Banyak kasus lainnya yang semakin mencuatkan asumsi publik bahwa keberadaan Polisi Siber lebih sering menindak kasus penyebaran konten provokatif yang memiliki singgungan secara politis. Asumsi yang beredar bahkan menyimpulkan bahwa keberadaan Polisi Siber sebagai kepanjangan tangan besi pemerintah saat ini untuk membungkam masyarakat luas dalam mengomentari hal-hal yang berhubungan ke pemerintah, baik itu secara personal atau kritik terhadap kebijakan pemerintah itu sendiri.
Bahkan bisa jadi tulisan ini dianggap sebagai bagian dari konten provokatif, sebelum salah ditafsirkan. Izinkan saya berpendapat bahwa sebenarnya asumsi tersebut tidaklah salah sepenuhnya mengingat kecenderungan penindakan kasus yang dirasa ‘menganggu pemerintah’.

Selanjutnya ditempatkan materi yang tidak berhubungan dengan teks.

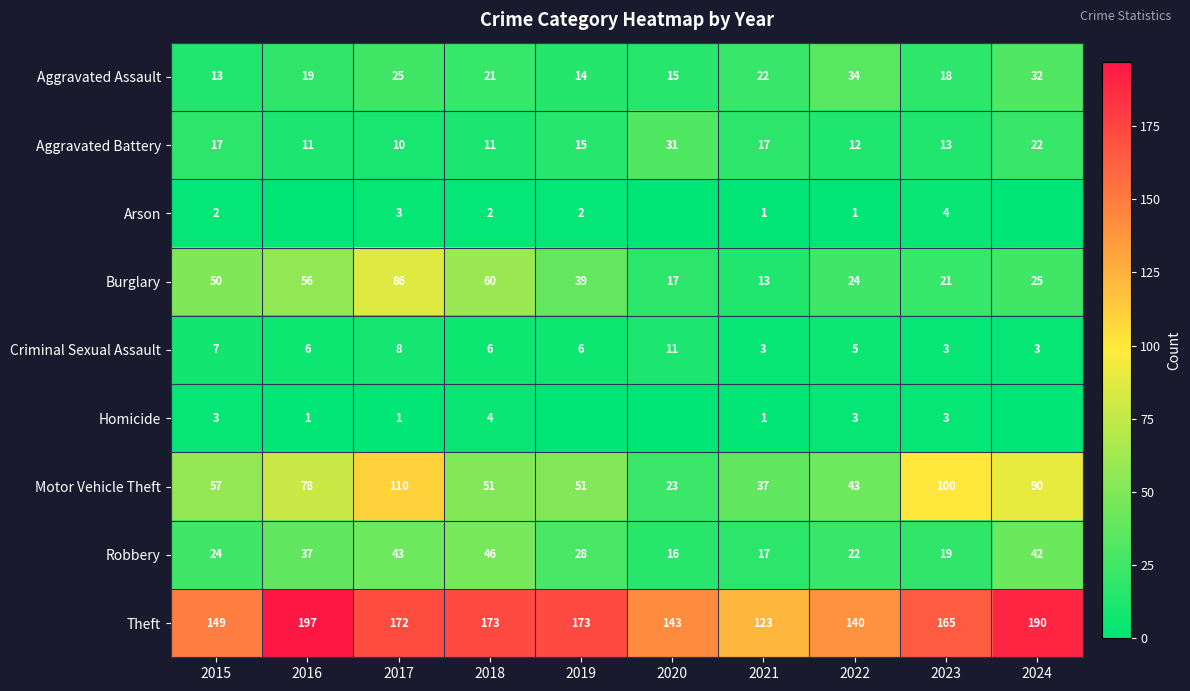

True or false: Theft has a value of 97 at 2018.

False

Meski begitu, mengingat tugas Polisi Siber bukan hanya soal penindakan hukum secara represif. Tetapi juga bertugas sebagai satuan yang bertugas memberikan edukasi kepada masyarakat luas. Sehingga saya rasa, sepak terjang Polisi Siber ke depan bergantung pada bagaimana satuan ini memandang tugasnya dalam kerangkan kebijakan kriminal yang bertujuan sebagai upaya pencegahan dan penanggulangan kejahatan. Baik itu melalui sarana penal maupun non penal.